TASK OBJECTIVE: Look for the string "Widex" in the data below, and copy each line that holds it.

DATA RECORDS:
────────────────────────────────────────
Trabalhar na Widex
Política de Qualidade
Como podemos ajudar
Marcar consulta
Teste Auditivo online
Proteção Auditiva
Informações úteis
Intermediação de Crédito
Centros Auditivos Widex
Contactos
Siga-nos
────────────────────────────────────────
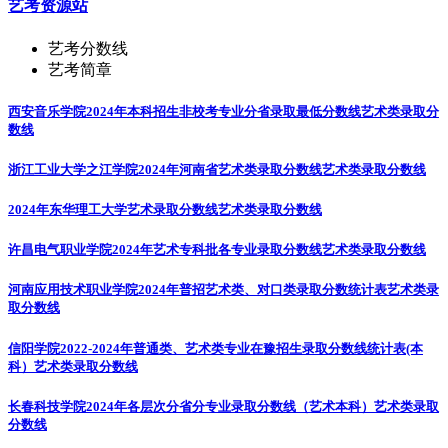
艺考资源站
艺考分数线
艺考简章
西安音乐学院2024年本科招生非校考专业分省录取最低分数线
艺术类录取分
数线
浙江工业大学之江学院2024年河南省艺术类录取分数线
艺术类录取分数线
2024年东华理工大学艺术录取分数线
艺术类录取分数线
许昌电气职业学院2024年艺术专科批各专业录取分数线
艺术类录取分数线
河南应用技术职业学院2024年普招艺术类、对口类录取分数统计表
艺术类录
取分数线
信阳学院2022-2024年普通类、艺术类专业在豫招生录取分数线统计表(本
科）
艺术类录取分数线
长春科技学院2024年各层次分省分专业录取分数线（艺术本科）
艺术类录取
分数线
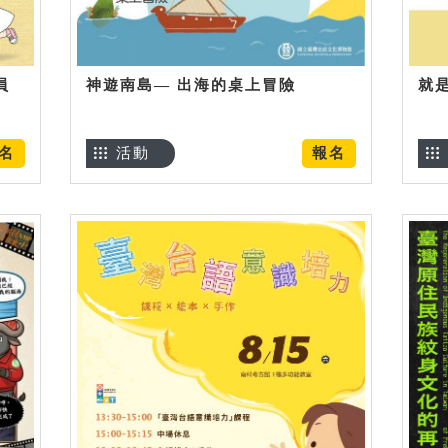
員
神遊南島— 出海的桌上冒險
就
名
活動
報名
────────────────────────────────────────
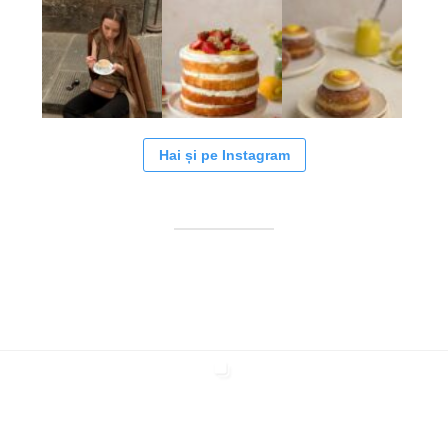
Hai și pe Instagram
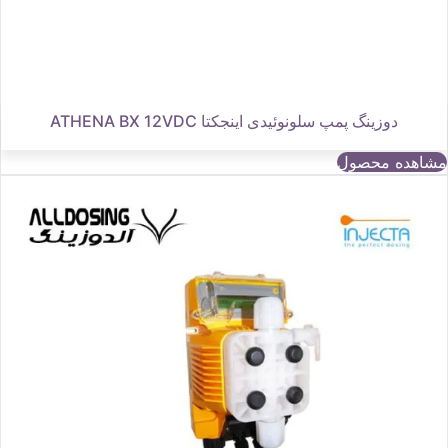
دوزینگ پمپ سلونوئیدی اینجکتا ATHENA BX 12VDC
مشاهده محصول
────────────────────────────────────────
EXERCISE SOLUTION:
Trabalhar na Widex
Centros Auditivos Widex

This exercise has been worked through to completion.